Supplied entries START
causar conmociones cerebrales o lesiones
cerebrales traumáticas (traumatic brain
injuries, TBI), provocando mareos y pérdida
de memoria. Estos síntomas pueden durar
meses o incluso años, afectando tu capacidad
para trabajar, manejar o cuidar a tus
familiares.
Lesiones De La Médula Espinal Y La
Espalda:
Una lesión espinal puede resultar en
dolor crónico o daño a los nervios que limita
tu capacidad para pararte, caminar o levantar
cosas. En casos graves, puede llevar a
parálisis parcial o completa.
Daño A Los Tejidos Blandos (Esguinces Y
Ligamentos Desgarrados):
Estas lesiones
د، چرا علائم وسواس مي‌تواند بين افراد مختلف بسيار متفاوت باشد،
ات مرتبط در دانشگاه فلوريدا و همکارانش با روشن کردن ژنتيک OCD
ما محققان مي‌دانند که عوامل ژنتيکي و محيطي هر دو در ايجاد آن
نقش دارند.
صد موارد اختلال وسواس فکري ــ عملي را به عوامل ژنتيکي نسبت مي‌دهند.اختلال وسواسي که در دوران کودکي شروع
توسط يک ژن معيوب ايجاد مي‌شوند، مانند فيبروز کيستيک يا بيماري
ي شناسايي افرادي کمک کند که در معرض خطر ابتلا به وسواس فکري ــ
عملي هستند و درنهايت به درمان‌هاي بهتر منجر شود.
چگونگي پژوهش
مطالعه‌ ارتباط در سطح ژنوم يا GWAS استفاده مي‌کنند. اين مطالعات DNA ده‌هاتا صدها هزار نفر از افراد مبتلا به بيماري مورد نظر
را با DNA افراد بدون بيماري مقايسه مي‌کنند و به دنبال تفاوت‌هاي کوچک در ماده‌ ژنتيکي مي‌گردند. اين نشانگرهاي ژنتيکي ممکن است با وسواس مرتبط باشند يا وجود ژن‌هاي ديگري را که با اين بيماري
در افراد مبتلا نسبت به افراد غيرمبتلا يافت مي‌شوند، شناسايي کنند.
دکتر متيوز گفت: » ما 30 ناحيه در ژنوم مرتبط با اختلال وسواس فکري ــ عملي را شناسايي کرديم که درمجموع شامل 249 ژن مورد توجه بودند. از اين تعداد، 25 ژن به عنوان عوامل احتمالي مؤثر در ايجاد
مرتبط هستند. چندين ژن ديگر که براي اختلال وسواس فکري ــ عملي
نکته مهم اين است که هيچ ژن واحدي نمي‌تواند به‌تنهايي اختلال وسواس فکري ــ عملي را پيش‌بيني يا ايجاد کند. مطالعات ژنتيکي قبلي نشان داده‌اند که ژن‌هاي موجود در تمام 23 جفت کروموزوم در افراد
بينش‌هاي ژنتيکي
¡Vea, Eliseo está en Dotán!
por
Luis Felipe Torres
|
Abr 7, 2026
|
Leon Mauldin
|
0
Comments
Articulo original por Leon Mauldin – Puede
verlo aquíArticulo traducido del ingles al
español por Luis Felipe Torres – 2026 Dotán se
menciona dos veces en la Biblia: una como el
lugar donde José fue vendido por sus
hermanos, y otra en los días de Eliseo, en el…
Supplied entries END
Supplied entries START
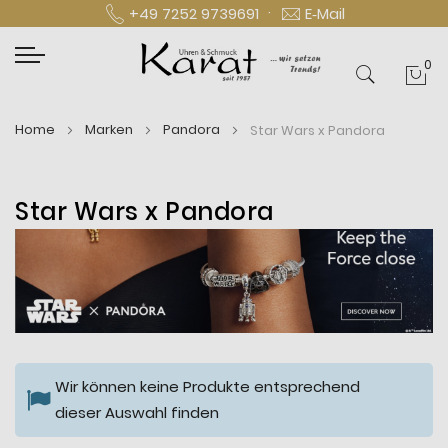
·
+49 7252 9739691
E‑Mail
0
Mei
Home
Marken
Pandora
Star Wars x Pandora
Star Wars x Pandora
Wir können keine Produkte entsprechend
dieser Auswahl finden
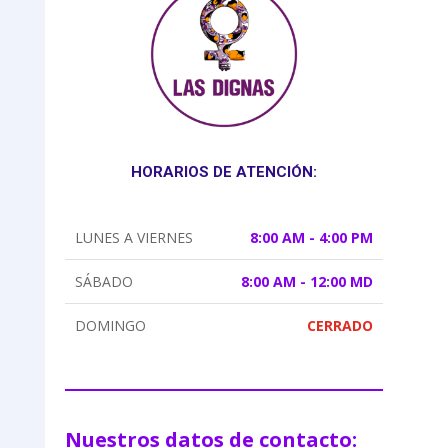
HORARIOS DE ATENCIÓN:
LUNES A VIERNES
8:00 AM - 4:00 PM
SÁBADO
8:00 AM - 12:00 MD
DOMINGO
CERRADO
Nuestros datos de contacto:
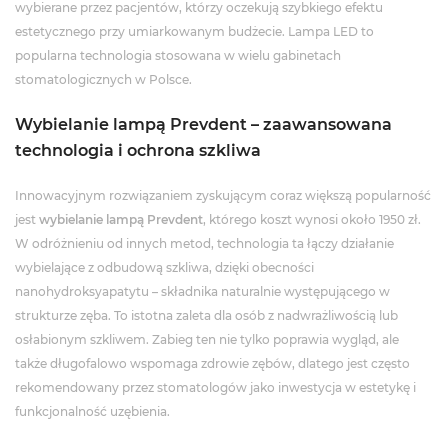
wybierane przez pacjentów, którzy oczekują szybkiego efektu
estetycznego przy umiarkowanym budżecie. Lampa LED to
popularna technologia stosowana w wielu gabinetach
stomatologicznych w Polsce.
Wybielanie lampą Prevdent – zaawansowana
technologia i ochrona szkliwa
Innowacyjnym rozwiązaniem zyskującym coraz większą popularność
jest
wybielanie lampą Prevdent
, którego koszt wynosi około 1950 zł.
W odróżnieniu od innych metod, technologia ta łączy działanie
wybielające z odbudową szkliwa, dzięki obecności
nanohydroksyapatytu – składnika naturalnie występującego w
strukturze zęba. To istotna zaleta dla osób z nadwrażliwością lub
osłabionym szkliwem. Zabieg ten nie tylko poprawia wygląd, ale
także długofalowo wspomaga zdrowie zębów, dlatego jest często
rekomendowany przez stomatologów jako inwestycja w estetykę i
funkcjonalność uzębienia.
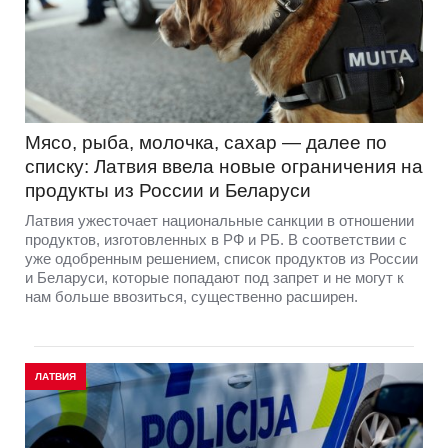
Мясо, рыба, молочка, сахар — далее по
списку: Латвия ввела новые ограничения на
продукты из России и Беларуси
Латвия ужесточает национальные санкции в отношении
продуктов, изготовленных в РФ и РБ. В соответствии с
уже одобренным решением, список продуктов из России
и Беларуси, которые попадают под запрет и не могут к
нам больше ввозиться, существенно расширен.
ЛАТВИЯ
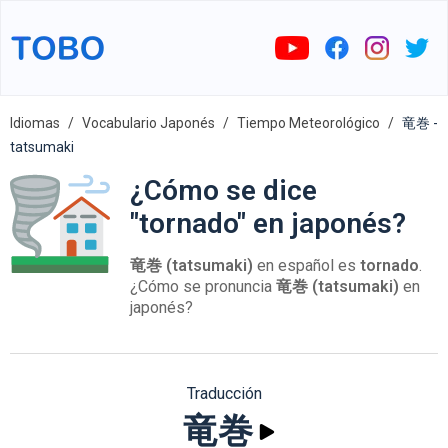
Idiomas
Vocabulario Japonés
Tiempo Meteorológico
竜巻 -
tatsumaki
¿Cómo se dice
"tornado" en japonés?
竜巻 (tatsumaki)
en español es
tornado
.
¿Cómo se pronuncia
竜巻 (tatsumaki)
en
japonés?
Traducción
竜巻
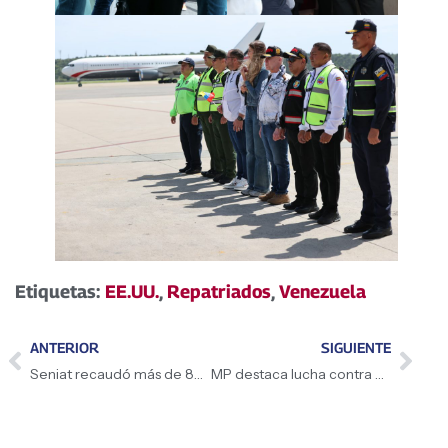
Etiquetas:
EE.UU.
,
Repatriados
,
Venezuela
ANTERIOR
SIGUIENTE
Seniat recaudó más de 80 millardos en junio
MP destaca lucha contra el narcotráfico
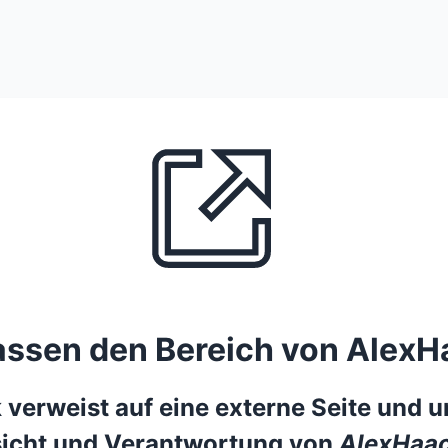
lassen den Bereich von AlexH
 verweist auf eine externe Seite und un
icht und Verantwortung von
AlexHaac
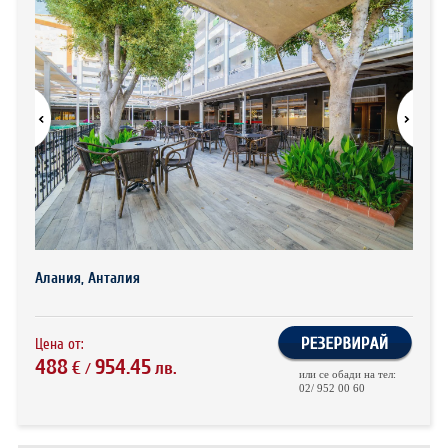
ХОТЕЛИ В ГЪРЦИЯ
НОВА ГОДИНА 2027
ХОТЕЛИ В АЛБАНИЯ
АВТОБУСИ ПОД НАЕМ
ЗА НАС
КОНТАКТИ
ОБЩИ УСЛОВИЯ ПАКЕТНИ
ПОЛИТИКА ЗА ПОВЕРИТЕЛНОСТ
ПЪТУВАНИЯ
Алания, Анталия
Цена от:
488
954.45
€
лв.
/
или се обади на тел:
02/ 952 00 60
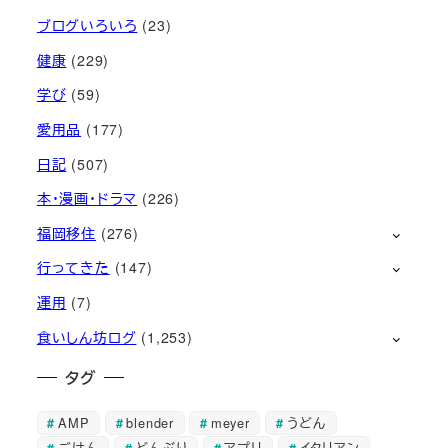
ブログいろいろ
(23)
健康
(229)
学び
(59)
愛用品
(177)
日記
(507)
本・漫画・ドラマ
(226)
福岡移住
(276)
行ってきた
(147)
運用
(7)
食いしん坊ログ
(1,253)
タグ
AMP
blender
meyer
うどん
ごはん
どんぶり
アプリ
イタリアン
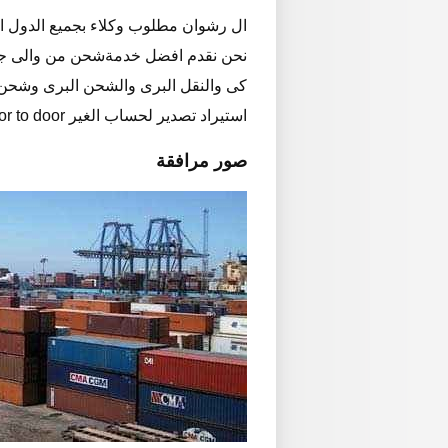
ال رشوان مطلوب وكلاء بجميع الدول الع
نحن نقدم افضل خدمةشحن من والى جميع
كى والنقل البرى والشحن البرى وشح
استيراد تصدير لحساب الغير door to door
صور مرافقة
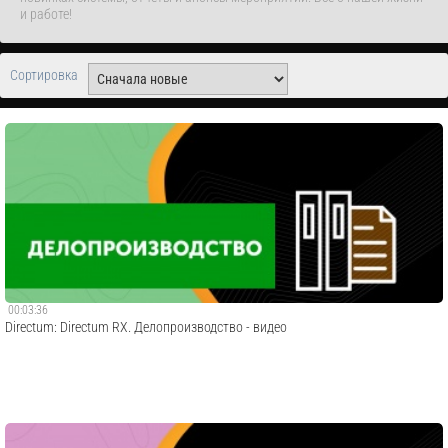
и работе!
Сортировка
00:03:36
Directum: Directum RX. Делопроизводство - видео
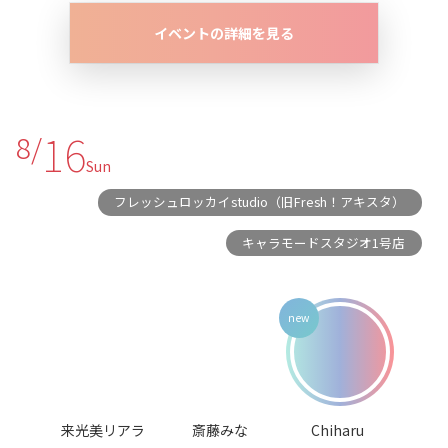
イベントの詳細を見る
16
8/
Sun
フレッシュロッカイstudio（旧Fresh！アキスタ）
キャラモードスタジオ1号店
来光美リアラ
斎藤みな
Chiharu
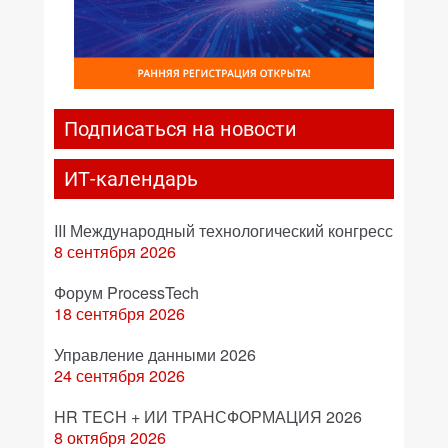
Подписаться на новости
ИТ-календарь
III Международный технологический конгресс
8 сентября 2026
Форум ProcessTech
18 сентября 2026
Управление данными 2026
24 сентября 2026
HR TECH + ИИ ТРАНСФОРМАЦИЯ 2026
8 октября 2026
Supplied entries END
- **Task**: Only the number is needed here: how many lines in the data contain "ژنوم"?

- **Your response**: 2